Bertemankan dengan orang baik akan menggiring manusia kepada perbuatan baik. Bergaul dengan orang shaleh akan menuntun manusia kepada perbuatan shaleh. Satu majelis dengan orang bertakwa akan memberikan ruh takwa kepada manusia. Bersahabat dengan orang yang taat akan memancing manusia untuk taat kepada Allah Swt. Bersama orang-orang bijak akan “menyeret” kita pada perbuatan-perbuatan bijak. Dan adakah nikmat lebih agung daripada ini? Suhbatul Abrâr merupakan salah satu topik doa kita pada hari ketiga belas bulan Ramadhan ini. Rasulullah Saw dalam doa ini mengajarkan kepada kita bahwa dalam meniti perjalanan hidup kita harus bertemankan dengan orang-orang yang seluruh dimensi hidupnya adalah takwa, bertutur kata hikmah, melihatnya mengingatkan kita kepada Allah dan ketika berkata-kata bertambah pengetahuan kita.
Hari ini yang menjadi topik utama dari doa hari ketigabelas ini adalah thaharah, kesabaran, ketakwaan dan bertemankan dengan orang-orang bijak. Bersama Rasulullah Saw mari kita berdoa:
اَللَّهُمَّ طَهِّرْنِيْ فِيْهِ مِنَ الدَّنَسِ وَ الْأَقْذَارِ وَ صَبِّرْنِيْ فِيْهِ عَلَى كَائِنَاتِ الْأَقْدَارِ
وَ وَفِّقْنِيْ فِيْهِ لِلتُّقَى وَ صُحْبَةِ الْأَبْرَارِ بِعَوْنِكَ يَا قُرَّةَ عَيْنِ الْمَسَاكِيْنِ
Ya Allah, sucikanlah aku di bulan ini dari segala noda dan kotoran, jadikanlah aku di bulan ini sabar menerima setiap ketentuan-(Mu), dan anugerahkanlah taufik kepadaku di bulan ini untuk meraih takwa dan bersahabat dengan orang-orang yang bijak.
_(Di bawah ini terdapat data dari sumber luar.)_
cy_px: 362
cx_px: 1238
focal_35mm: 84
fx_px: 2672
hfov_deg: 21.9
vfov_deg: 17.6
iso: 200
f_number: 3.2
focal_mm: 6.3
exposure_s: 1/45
Dengan pertolongan-Mu wahai pelipur lara orang-orang miskin.
اَللَّهُمَّ طَهِّرْنِيْ فِيْهِ مِنَ الدَّنَسِ وَ الْأَقْذَارِ
“Ya Allah, sucikanlah aku di bulan ini dari segala noda dan kotoran.”
Danas artinya noda dan aqdzar adalah plural dari qadzr yang bermakna kotoran. Lawan kata dari keduanya adalah thaharah yang berarti bersih. Sebagaimana kotoran terbagi dua menjadi kotoran lahir dan noda batin, thaharah terbagi dua, thaharah lahir dan thaharah batin. Thaharah lahir dapat dicapai dengan menghilangkan khabats dan hadats. Menghilangkan khabats maksudnya menghilangkan ain najis dari badan. Menghilangkan hadats artinya bahwa manusia mensucikan dirinya dengan berwudhu, mandi atau tayammum. Thaharah batin dicapai dengan menghilangkan kekufuran, syirik dan akidah batil dari dalam diri dimana dengan adanya kufur, syirik dan akidah batil ini menjadi penghalang terwujudnya thaharah batin.
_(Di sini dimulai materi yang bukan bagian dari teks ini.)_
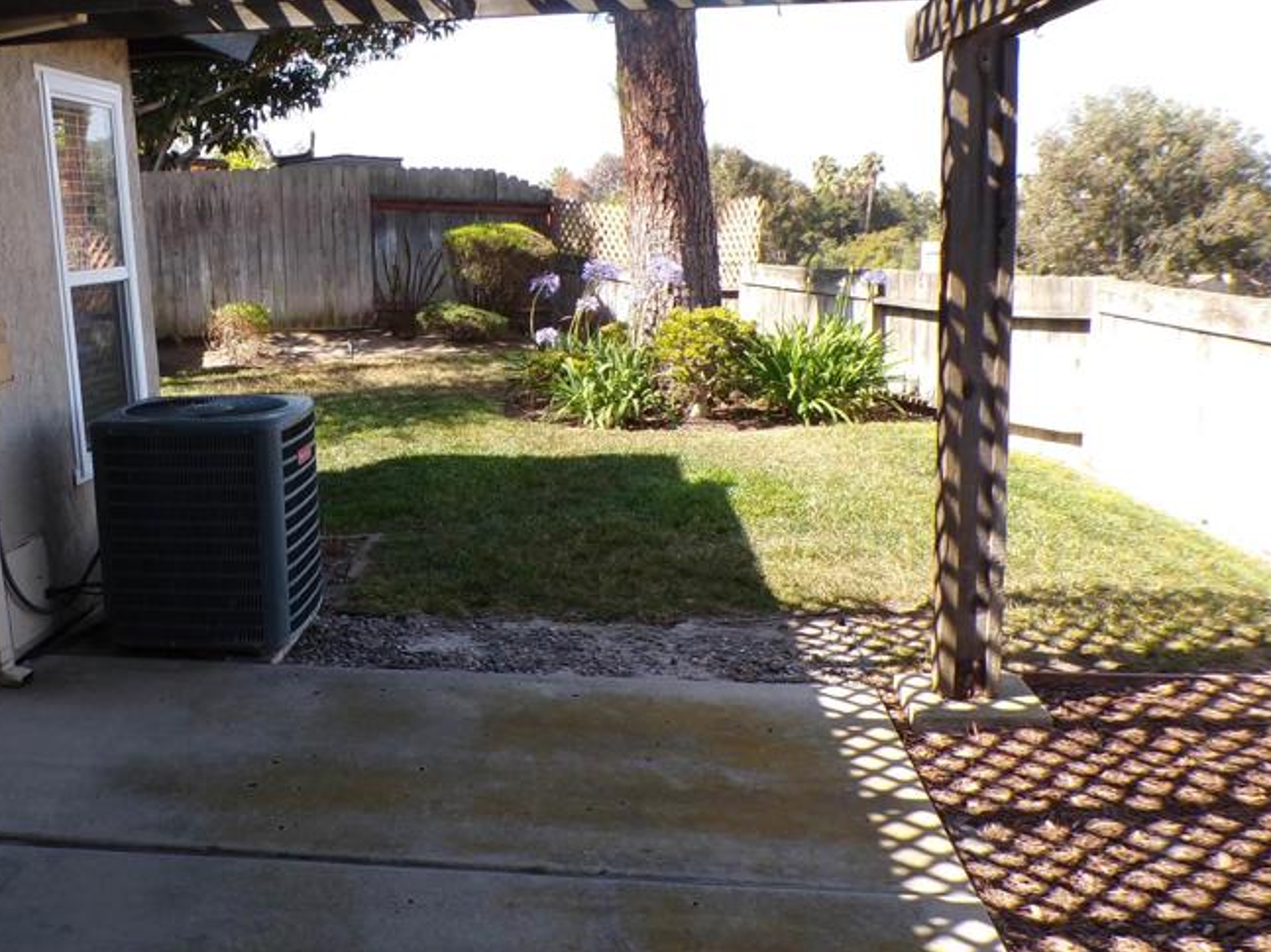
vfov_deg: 37.7
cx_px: 442
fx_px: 1395
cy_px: 532
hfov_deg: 48.3
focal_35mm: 38
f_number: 4.4
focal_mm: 4.3
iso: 100
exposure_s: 1/200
Oleh karena itu sebagaimana petani apabila ingin bercocok tanam harus menghilangkan bebatuan dan akar-akar yang ada di sekitarnya, demikian juga untuk mendapatkan derajat tinggi, ia harus mengeyahkan segala sifat tercela karena hati manusia merupakan singgasana Tuhan dan tempat turunnya segala perhatian Ilahi. Dengan demikian hati harus dibersihkan dan segala penghalang turunnya rahmat Ilahi.
Apa yang penting dalam irfan amali di samping himmat (semangat tinggi) dan istiqamah (resistensi tinggi) adalah thaharah dan keajegannya. Thaharah lahir dan thaharah batin.
Wajah dicuci dengan air dan hati dicuci dengan taubat! Mencuci dengan air membersihkan, takwa dan agama mensucikan.
Noda dan kotoran yang menempel pada raga dan badan dibersihkan dengan air namun kekotoran jiwa dan hati harus disucikan dengan taubat.
Menyitir Nabi Saw yang bersabda wudhu dan shalat lima waktu laksana mandi sebanyak lima kali sehari dimana pelaku shalat tersucikan dari segala bentuk noda dan kotoran.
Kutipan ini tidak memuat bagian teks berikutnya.